===== COLLECTED DATA =====

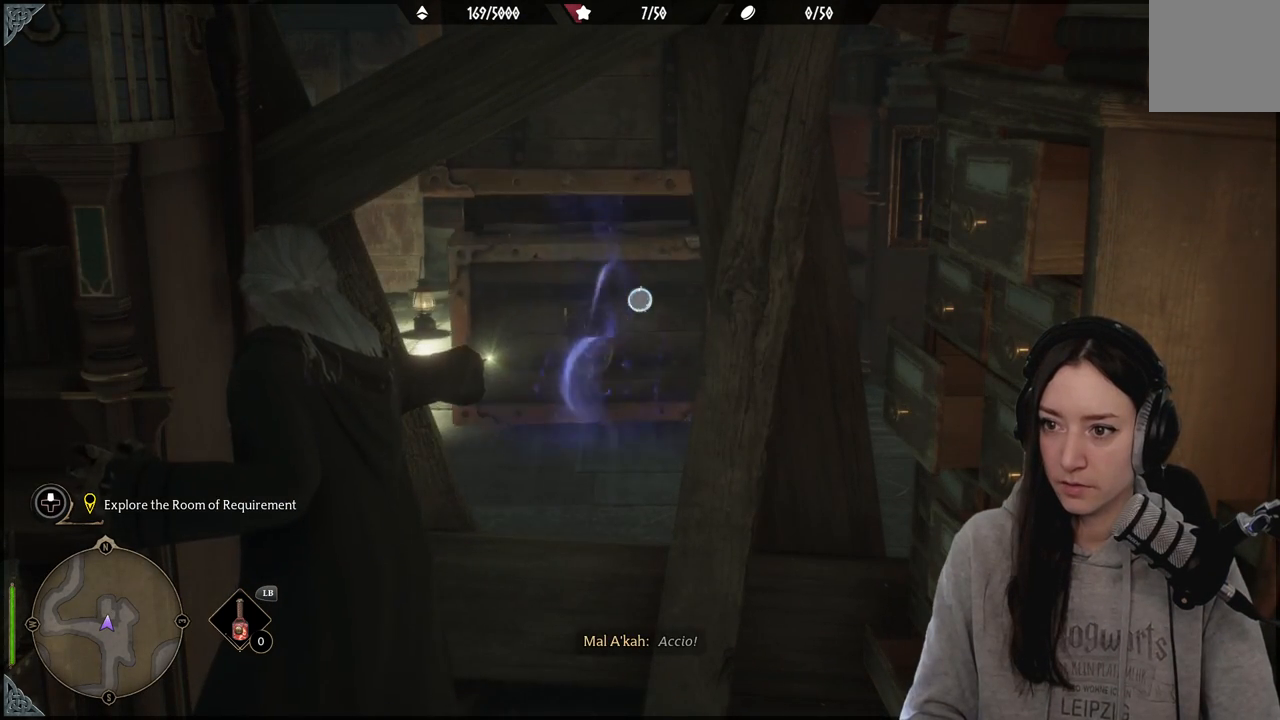
{"buttons": ["X", "L2", "R2"], "left_stick": "center", "right_stick": "center", "events": []}
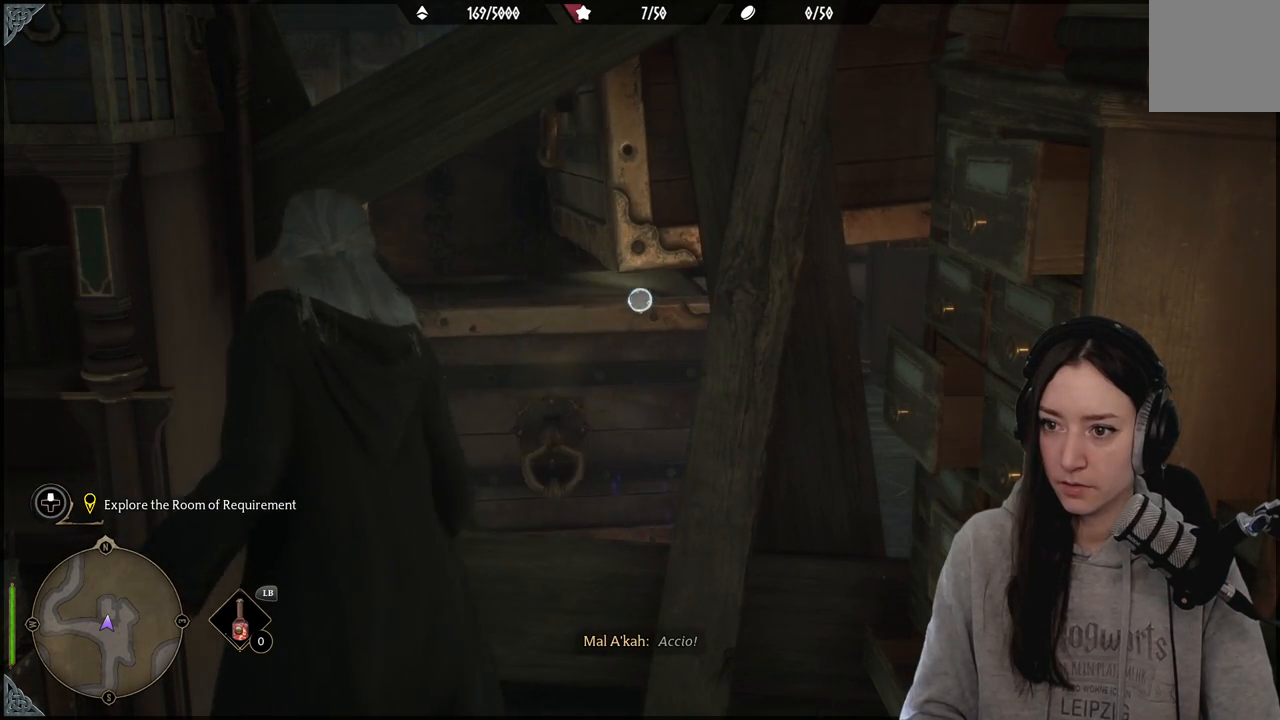
{"buttons": [], "left_stick": "center", "right_stick": "up-left", "events": [[217, "X", "up"], [317, "L2", "up"], [317, "R2", "up"], [500, "right_stick", "up-left"]]}
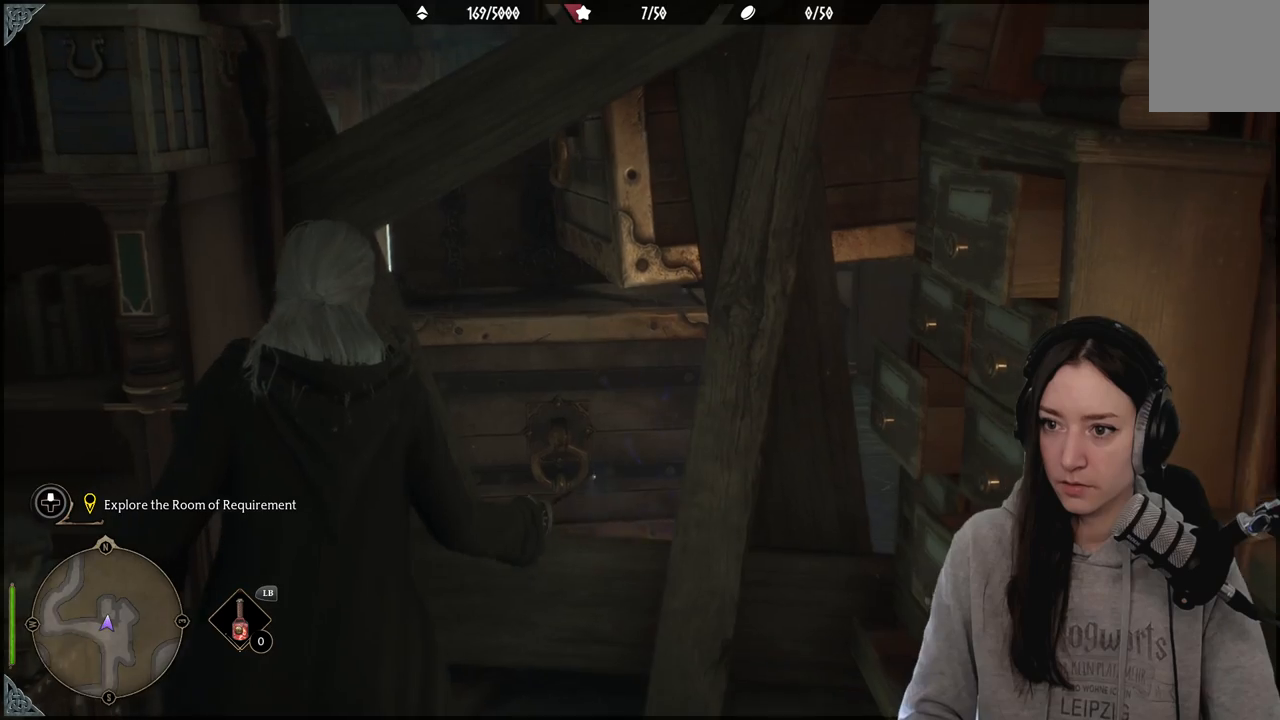
{"buttons": [], "left_stick": "up", "right_stick": "center", "events": [[50, "left_stick", "up"], [283, "right_stick", "center"]]}
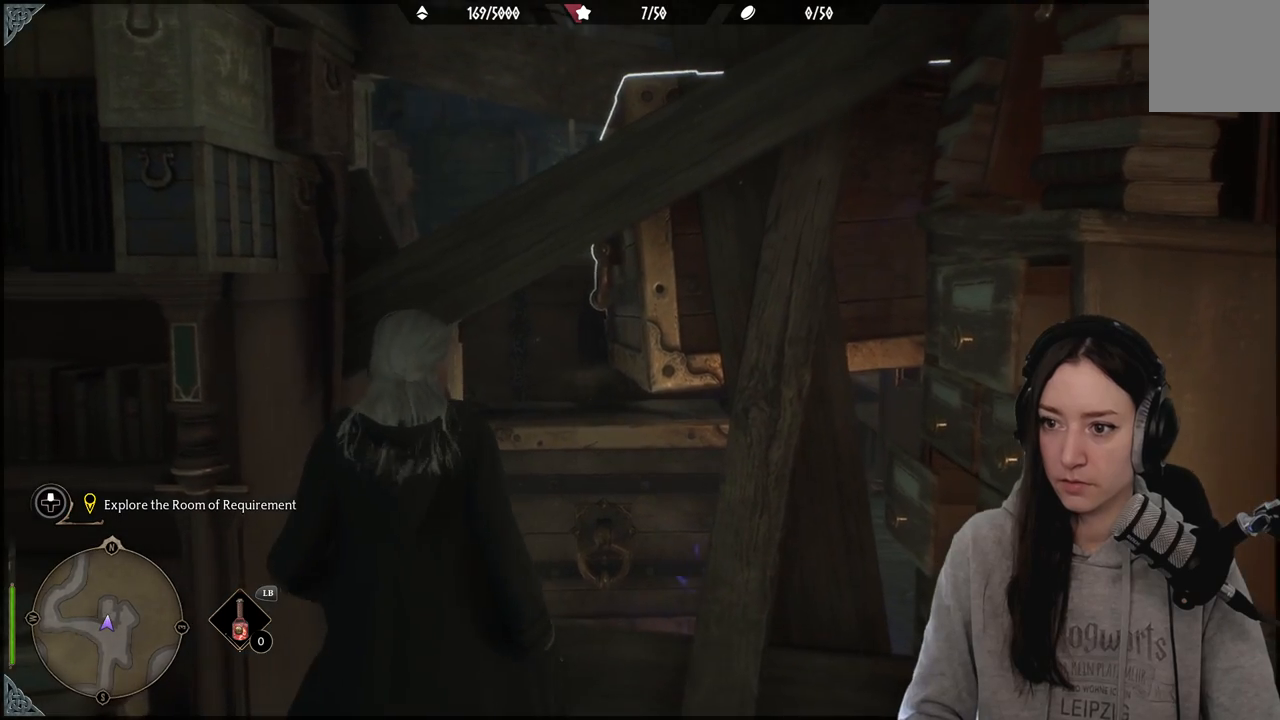
{"buttons": [], "left_stick": "center", "right_stick": "center", "events": [[50, "right_stick", "up-left"], [283, "right_stick", "center"], [317, "left_stick", "up-right"], [483, "left_stick", "center"]]}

=====

THE TASK
Print the listing word for word but skip its pictures.

ANSWER TO THIS PROBLEM
{"buttons": ["X", "L2", "R2"], "left_stick": "center", "right_stick": "center", "events": []}
{"buttons": [], "left_stick": "center", "right_stick": "up-left", "events": [[217, "X", "up"], [317, "L2", "up"], [317, "R2", "up"], [500, "right_stick", "up-left"]]}
{"buttons": [], "left_stick": "up", "right_stick": "center", "events": [[50, "left_stick", "up"], [283, "right_stick", "center"]]}
{"buttons": [], "left_stick": "center", "right_stick": "center", "events": [[50, "right_stick", "up-left"], [283, "right_stick", "center"], [317, "left_stick", "up-right"], [483, "left_stick", "center"]]}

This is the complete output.